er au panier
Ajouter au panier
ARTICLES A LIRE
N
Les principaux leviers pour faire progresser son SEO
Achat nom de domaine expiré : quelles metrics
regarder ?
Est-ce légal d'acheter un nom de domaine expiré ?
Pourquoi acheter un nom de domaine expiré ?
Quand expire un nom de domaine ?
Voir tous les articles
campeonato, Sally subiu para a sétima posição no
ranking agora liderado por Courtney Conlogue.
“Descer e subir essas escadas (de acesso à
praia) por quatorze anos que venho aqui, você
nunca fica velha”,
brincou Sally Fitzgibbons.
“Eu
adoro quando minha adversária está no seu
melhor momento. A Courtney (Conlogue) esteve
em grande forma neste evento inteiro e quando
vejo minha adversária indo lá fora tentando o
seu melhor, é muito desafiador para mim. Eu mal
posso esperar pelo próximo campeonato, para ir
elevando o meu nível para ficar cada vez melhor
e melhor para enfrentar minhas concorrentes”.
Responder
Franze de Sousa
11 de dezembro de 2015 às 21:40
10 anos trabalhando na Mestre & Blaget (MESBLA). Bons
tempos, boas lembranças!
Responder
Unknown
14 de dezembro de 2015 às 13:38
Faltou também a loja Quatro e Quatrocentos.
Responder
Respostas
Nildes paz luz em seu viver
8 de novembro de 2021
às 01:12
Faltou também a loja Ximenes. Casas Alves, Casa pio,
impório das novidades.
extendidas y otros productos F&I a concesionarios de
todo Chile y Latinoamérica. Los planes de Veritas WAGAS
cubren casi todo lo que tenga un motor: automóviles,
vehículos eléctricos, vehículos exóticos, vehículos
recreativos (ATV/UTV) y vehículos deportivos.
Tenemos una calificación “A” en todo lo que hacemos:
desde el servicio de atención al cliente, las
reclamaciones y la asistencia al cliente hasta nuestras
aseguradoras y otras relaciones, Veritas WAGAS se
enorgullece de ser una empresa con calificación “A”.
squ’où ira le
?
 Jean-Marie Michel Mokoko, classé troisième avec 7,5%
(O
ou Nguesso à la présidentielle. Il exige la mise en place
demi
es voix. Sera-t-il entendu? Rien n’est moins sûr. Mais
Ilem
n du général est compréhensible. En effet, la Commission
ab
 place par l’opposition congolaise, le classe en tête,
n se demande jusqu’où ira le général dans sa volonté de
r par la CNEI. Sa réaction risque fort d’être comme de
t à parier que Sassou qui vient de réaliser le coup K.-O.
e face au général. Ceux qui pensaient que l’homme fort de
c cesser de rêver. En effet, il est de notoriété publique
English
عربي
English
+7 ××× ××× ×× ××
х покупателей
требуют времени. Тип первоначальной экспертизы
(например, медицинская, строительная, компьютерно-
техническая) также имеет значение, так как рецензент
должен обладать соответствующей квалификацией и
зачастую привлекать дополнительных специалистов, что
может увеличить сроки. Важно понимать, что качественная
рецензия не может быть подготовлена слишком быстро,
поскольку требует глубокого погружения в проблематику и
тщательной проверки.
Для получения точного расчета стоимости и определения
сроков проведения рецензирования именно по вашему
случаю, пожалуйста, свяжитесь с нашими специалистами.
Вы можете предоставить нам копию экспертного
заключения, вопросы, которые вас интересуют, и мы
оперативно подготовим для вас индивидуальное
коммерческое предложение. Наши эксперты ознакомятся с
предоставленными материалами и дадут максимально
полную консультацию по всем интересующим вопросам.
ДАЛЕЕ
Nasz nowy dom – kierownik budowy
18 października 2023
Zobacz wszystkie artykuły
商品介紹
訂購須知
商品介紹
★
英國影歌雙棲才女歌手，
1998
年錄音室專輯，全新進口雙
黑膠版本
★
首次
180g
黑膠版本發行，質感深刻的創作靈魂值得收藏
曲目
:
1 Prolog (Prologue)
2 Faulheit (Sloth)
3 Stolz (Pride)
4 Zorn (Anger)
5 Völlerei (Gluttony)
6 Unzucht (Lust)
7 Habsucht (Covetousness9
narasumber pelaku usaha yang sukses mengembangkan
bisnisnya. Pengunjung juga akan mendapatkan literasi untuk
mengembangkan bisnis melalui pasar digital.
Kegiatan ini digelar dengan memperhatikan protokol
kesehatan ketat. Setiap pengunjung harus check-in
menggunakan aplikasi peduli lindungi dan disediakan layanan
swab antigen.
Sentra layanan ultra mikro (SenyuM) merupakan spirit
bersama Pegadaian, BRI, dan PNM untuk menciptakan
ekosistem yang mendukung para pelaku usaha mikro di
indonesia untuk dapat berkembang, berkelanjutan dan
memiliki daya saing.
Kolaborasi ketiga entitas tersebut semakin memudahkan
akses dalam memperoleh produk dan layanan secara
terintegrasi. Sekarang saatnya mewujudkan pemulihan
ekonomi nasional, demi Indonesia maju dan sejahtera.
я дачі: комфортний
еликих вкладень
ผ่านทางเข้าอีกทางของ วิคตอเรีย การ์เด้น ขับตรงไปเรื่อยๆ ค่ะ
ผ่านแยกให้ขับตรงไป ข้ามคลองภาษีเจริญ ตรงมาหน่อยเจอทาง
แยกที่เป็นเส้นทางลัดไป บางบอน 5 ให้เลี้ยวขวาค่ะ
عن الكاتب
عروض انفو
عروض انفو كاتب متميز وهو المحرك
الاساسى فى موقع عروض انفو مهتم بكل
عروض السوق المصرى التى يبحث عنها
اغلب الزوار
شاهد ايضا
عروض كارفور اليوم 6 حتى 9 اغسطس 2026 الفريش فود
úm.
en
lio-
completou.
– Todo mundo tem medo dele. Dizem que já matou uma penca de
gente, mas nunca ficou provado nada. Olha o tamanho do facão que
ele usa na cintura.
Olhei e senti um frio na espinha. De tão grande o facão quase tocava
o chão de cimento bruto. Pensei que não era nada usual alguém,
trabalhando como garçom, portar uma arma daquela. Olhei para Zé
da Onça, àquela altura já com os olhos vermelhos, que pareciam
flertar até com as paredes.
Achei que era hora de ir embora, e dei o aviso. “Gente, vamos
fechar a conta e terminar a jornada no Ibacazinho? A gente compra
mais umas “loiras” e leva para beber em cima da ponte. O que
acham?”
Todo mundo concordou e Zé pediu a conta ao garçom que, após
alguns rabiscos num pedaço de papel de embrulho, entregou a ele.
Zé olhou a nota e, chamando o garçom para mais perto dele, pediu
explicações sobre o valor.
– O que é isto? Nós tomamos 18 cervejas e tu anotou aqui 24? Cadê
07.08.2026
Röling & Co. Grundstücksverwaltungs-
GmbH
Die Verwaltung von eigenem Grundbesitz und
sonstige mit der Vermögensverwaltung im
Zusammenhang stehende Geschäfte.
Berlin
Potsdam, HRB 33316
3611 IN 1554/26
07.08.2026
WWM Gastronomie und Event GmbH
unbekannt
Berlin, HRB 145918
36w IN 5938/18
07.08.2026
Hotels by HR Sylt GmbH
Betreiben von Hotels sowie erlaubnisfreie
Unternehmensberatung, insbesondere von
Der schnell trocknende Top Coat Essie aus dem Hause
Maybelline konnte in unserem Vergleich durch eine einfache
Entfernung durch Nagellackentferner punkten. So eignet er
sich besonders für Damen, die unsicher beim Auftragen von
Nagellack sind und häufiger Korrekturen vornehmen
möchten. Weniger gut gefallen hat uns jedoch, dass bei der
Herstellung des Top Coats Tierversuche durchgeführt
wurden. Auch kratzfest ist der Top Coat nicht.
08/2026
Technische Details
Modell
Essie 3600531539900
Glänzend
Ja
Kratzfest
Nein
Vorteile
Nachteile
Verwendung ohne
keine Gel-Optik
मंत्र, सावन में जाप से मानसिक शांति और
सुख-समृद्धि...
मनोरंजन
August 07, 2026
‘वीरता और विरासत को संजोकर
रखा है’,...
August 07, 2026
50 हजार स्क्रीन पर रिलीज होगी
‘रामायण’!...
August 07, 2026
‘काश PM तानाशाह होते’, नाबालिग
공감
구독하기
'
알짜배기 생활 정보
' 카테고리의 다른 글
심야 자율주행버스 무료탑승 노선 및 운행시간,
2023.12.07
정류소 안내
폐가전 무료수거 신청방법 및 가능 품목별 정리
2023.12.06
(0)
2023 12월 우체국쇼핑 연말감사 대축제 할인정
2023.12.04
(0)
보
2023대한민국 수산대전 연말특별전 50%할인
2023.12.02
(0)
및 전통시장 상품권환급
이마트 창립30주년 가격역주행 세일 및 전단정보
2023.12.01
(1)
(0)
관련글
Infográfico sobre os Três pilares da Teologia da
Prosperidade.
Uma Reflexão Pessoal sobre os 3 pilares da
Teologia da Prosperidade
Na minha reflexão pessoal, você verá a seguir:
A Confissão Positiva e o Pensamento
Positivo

### Your instructions
There is a line with "तानाशाह होते’, नाबालिग" and a line with "및 전통시장 상품권환급" above. Copy exactly those two lines and all lines between them, with nothing else.

### Response area
‘काश PM तानाशाह होते’, नाबालिग
공감
구독하기
'
알짜배기 생활 정보
' 카테고리의 다른 글
심야 자율주행버스 무료탑승 노선 및 운행시간,
2023.12.07
정류소 안내
폐가전 무료수거 신청방법 및 가능 품목별 정리
2023.12.06
(0)
2023 12월 우체국쇼핑 연말감사 대축제 할인정
2023.12.04
(0)
보
2023대한민국 수산대전 연말특별전 50%할인
2023.12.02
(0)
및 전통시장 상품권환급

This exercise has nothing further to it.